On Wed, Sep 12, 2012 at 06:27:14PM +0200, Stefan Weil wrote:
Am 12.09.2012 15:54, schrieb Anthony Liguori:
Hi,
We've been running into a lot of problems lately with Windows guests and
I think they all ultimately could be addressed by revisiting the missed
tick catchup algorithms that we use. Mike and I spent a while talking
about it yesterday and I wanted to take the discussion to the list to
get some additional input.
Here are the problems we're seeing:
1) Rapid reinjection can lead to time moving faster for short bursts of
time. We've seen a number of RTC watchdog BSoDs and it's possible
that at least one cause is reinjection speed.
2) When hibernating a host system, the guest gets is essentially paused
for a long period of time. This results in a very large tick catchup
while also resulting in a large skew in guest time.
I've gotten reports of the tick catchup consuming a lot of CPU time
from rapid delivery of interrupts (although I haven't reproduced this
yet).
3) Windows appears to have a service that periodically syncs the guest
time with the hardware clock. I've been told the resync period is an
hour. For large clock skews, this can compete with reinjection
resulting in a positive skew in time (the guest can be ahead of the
host).
Nearly each modern OS (including Windows) uses NTP
or some other protocol to get the time via a TCP network.
The drifts we are talking about will take ages for NTP to fix.

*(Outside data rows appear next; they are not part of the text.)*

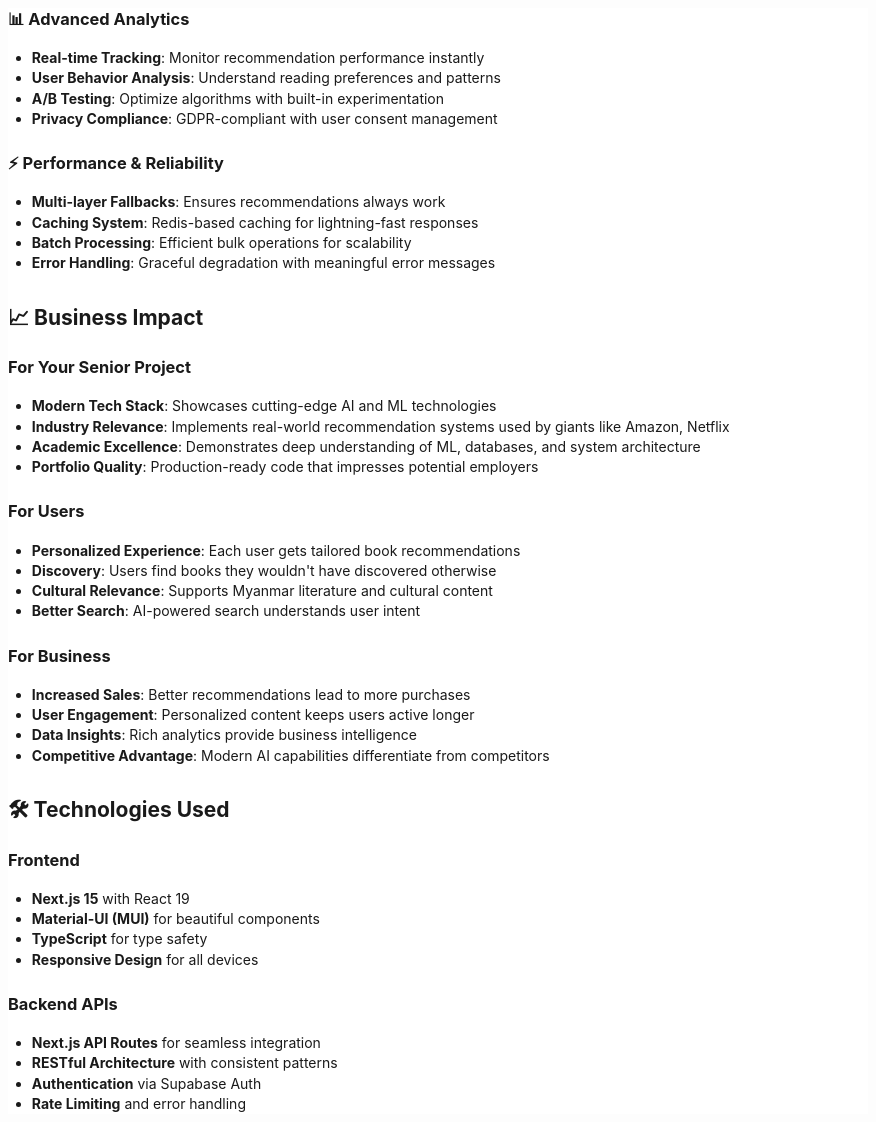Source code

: ### 📊 Advanced Analytics
- **Real-time Tracking**: Monitor recommendation performance instantly
- **User Behavior Analysis**: Understand reading preferences and patterns  
- **A/B Testing**: Optimize algorithms with built-in experimentation
- **Privacy Compliance**: GDPR-compliant with user consent management

### ⚡ Performance & Reliability
- **Multi-layer Fallbacks**: Ensures recommendations always work
- **Caching System**: Redis-based caching for lightning-fast responses
- **Batch Processing**: Efficient bulk operations for scalability
- **Error Handling**: Graceful degradation with meaningful error messages

## 📈 Business Impact

### For Your Senior Project
- **Modern Tech Stack**: Showcases cutting-edge AI and ML technologies
- **Industry Relevance**: Implements real-world recommendation systems used by giants like Amazon, Netflix
- **Academic Excellence**: Demonstrates deep understanding of ML, databases, and system architecture
- **Portfolio Quality**: Production-ready code that impresses potential employers

### For Users
- **Personalized Experience**: Each user gets tailored book recommendations
- **Discovery**: Users find books they wouldn't have discovered otherwise
- **Cultural Relevance**: Supports Myanmar literature and cultural content
- **Better Search**: AI-powered search understands user intent

### For Business
- **Increased Sales**: Better recommendations lead to more purchases
- **User Engagement**: Personalized content keeps users active longer
- **Data Insights**: Rich analytics provide business intelligence
- **Competitive Advantage**: Modern AI capabilities differentiate from competitors

## 🛠️ Technologies Used

### Frontend
- **Next.js 15** with React 19
- **Material-UI (MUI)** for beautiful components
- **TypeScript** for type safety
- **Responsive Design** for all devices

### Backend APIs  
- **Next.js API Routes** for seamless integration
- **RESTful Architecture** with consistent patterns
- **Authentication** via Supabase Auth
- **Rate Limiting** and error handling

If a guest OS detects a small difference of time, it will usually
accelerate or decelerate the OS clock until the time is
synchronised again.
Large jumps in network time will make the OS time jump, too.
With a little bad luck, QEMU's reinjection will add the
positive skew, no matter whether the guest is Linux or Windows.
As far as I know NTP will never make OS clock jump. The purpose of NTP
is to fix time gradually, so apps will not notice. npdate is used to
force clock synchronization, but is should be run manually.